*Exercise instructions:*
Take the data below and extract the lines from the one with "thumb cmc: (1003, 273)" to the one with "thumb mcp: (1051, 232)", inclusive, exactly as written.

▬▬▬▬▬▬

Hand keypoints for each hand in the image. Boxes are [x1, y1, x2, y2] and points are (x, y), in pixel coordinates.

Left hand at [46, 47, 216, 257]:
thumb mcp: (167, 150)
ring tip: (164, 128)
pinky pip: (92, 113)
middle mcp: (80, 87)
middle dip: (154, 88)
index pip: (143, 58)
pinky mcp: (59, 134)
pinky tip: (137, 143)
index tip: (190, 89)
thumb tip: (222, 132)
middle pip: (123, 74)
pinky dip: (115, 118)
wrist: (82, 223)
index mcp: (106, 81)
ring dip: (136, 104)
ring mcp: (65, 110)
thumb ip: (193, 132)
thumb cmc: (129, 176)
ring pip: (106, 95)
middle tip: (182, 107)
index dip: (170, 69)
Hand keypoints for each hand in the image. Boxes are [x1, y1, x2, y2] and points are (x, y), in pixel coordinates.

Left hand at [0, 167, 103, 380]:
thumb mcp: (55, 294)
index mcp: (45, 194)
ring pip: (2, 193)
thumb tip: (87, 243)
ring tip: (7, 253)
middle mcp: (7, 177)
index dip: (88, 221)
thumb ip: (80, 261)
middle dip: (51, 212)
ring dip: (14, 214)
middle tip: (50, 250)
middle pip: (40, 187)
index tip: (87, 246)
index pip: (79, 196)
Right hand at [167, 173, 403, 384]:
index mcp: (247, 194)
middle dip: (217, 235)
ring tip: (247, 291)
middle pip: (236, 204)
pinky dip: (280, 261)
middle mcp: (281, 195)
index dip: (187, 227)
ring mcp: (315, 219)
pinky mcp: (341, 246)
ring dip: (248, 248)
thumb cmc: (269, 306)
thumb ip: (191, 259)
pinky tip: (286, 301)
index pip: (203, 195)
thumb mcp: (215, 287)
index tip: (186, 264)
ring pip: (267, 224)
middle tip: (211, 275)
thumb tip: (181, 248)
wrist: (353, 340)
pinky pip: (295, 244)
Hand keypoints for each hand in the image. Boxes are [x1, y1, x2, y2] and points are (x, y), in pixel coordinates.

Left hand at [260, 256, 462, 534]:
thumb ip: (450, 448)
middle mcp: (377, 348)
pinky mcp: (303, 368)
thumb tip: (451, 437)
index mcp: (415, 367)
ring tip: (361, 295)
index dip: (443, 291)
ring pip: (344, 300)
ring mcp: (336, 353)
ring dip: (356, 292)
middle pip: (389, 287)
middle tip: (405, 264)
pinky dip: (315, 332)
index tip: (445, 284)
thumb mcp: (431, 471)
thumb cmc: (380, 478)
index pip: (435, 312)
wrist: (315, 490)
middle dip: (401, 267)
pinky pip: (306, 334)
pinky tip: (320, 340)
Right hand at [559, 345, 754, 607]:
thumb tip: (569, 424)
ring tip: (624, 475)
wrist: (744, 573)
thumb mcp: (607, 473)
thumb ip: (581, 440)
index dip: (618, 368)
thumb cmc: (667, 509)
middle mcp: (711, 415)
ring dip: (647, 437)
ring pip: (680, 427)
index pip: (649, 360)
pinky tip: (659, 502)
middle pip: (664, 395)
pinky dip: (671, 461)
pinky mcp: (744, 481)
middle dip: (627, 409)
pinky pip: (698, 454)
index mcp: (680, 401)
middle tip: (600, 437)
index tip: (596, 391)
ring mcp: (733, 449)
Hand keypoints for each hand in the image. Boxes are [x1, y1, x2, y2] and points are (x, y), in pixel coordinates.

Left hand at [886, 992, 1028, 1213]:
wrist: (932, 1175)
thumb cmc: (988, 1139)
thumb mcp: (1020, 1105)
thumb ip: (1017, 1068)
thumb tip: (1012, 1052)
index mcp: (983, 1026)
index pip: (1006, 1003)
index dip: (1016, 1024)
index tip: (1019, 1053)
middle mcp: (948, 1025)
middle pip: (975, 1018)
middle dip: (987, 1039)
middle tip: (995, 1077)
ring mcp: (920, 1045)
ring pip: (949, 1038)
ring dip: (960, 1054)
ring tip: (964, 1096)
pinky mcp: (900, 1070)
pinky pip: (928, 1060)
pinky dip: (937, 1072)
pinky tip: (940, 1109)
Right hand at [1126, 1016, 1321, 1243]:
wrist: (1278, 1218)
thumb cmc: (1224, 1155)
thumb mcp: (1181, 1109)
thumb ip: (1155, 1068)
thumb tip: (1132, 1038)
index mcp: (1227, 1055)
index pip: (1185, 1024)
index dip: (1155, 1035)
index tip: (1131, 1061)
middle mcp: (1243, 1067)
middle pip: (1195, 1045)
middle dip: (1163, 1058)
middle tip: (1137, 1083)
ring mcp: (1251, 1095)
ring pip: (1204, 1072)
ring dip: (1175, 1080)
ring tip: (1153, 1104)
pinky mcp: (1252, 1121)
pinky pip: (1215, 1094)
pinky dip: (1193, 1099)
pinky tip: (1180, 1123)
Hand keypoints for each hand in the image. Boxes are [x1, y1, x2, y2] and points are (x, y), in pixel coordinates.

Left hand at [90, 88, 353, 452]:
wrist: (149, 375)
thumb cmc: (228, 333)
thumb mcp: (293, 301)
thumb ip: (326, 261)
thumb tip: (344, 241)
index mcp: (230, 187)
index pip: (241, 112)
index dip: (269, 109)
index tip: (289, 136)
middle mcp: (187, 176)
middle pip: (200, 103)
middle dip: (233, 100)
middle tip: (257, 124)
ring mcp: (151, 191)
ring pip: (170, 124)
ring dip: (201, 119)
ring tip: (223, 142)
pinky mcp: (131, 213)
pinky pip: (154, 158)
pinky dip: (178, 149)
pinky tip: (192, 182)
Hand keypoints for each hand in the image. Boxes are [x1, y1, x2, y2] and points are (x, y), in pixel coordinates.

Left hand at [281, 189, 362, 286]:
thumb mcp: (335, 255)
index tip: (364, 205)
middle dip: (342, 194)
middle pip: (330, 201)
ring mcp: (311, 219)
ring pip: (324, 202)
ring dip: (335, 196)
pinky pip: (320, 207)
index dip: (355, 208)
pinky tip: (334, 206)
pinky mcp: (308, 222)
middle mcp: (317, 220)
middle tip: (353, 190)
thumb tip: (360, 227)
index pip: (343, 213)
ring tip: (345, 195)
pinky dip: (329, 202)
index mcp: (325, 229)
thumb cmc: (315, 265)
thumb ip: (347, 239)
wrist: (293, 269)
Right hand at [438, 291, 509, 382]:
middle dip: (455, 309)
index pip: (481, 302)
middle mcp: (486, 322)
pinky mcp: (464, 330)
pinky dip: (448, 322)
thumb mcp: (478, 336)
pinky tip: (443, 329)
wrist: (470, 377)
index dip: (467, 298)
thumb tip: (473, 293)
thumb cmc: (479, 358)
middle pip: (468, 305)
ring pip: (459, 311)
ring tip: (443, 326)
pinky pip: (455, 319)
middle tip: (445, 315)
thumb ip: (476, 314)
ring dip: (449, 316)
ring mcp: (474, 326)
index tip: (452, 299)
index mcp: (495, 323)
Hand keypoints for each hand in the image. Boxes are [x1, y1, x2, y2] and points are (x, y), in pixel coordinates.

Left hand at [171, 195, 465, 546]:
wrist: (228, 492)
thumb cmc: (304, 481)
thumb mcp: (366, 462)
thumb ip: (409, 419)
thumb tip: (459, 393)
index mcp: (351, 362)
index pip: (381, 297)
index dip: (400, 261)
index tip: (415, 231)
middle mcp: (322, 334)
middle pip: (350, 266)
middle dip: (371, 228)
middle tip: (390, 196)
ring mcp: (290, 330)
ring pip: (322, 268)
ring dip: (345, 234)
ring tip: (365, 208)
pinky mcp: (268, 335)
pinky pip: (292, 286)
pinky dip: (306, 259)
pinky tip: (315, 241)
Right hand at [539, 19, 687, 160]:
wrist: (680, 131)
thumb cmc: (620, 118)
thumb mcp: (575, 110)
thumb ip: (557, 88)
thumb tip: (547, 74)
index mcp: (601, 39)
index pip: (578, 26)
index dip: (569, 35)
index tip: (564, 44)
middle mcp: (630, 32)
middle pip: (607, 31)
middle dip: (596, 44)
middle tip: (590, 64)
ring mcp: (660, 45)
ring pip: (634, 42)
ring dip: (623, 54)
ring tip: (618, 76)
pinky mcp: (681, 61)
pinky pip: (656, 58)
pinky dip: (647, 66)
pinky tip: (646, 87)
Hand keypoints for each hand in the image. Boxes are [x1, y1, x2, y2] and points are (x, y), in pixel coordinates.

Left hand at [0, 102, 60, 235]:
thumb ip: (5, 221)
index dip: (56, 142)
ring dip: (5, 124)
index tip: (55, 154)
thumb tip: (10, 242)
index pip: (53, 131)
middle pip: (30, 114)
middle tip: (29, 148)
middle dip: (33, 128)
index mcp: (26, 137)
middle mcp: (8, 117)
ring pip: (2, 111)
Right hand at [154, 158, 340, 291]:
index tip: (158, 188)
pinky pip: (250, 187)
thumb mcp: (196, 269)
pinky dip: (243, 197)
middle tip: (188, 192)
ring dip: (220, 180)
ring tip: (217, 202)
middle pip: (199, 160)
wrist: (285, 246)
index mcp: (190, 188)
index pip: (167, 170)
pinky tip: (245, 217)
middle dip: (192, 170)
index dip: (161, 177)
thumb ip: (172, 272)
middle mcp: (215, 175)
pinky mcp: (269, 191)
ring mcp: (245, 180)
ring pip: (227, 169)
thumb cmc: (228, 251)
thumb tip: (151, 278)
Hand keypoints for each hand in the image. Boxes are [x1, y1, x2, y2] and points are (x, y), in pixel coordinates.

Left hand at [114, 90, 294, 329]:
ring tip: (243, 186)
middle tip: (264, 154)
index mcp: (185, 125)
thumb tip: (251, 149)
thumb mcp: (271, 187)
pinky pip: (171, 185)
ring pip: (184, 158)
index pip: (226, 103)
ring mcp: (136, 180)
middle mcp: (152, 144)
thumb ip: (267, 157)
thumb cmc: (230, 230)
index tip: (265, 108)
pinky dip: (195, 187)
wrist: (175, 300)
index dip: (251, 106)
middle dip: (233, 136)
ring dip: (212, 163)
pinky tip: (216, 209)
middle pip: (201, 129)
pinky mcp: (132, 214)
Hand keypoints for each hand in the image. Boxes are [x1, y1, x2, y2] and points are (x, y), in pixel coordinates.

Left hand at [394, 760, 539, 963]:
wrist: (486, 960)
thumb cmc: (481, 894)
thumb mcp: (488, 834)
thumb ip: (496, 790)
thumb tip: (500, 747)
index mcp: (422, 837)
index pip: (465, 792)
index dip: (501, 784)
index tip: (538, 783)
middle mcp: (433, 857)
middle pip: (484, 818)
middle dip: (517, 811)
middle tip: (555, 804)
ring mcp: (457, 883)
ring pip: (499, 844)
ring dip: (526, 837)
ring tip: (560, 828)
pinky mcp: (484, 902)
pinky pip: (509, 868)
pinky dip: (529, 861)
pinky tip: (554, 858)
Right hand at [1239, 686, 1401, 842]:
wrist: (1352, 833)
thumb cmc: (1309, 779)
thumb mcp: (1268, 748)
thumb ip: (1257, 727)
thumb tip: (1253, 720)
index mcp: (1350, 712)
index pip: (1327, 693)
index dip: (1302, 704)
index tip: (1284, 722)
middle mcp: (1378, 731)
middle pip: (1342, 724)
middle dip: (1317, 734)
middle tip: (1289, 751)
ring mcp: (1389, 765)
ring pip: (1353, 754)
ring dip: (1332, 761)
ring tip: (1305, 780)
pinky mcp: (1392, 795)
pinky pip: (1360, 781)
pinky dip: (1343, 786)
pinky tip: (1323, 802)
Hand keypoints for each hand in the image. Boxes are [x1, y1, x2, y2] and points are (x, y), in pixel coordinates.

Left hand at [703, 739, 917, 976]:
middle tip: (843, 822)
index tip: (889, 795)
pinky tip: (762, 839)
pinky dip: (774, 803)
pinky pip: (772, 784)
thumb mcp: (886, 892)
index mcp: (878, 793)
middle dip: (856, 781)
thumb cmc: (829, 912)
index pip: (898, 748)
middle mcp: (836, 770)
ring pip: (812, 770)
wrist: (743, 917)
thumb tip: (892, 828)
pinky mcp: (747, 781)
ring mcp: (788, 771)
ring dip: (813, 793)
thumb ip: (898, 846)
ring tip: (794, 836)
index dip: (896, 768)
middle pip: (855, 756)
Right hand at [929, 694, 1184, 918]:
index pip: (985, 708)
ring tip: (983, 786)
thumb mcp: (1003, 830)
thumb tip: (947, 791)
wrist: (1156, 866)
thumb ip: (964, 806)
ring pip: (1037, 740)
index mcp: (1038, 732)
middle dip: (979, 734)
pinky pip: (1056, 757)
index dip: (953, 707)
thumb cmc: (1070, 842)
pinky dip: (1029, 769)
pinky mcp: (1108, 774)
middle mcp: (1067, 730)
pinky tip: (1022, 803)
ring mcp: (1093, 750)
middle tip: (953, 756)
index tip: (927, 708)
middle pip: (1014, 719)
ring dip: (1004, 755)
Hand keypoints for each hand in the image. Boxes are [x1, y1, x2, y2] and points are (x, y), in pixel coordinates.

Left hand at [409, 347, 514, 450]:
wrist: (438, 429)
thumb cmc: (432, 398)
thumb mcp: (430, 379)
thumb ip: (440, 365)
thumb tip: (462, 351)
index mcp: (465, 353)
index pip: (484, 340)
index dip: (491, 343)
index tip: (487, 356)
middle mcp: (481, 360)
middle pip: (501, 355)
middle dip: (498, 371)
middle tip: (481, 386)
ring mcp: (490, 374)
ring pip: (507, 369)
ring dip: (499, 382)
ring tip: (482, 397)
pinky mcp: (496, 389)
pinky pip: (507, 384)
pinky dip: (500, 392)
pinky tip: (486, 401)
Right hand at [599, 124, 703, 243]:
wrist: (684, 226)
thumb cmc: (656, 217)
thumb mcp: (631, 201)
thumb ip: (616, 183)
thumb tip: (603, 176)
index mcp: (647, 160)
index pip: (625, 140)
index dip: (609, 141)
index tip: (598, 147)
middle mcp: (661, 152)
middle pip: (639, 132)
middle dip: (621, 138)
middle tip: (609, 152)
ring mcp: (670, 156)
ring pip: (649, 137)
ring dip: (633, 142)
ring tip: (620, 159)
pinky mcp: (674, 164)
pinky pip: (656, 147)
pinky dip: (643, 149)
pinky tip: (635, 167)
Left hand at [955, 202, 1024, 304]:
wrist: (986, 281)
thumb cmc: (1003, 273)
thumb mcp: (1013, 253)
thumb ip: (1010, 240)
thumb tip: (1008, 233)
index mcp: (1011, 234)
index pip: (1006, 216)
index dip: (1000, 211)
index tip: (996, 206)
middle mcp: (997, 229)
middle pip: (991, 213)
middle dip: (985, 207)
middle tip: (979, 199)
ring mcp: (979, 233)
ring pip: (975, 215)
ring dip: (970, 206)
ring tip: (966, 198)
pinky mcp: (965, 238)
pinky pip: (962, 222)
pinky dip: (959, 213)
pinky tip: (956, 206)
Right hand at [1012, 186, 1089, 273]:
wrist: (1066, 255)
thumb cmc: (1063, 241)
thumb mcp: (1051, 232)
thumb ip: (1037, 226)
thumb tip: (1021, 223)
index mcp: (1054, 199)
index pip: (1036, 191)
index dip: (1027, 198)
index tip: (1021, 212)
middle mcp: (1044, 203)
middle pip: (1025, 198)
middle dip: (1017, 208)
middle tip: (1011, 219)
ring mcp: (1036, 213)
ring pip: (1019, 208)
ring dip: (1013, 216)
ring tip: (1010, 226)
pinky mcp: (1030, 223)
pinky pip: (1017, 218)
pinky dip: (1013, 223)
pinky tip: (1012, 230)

▬▬▬▬▬▬

*Result:*
thumb cmc: (1003, 273)
thumb mcp: (1013, 253)
thumb ip: (1010, 240)
thumb tip: (1008, 233)
index mcp: (1011, 234)
index pip: (1006, 216)
index dip: (1000, 211)
index tip: (996, 206)
middle mcp: (997, 229)
middle pip: (991, 213)
middle dip: (985, 207)
middle tip: (979, 199)
ring mcp: (979, 233)
ring pip: (975, 215)
ring dip: (970, 206)
ring tip: (966, 198)
pinky mcp: (965, 238)
pinky pip: (962, 222)
pinky dip: (959, 213)
pinky tip: (956, 206)
Right hand at [1012, 186, 1089, 273]:
wrist: (1066, 255)
thumb cmc: (1063, 241)
thumb mcp: (1051, 232)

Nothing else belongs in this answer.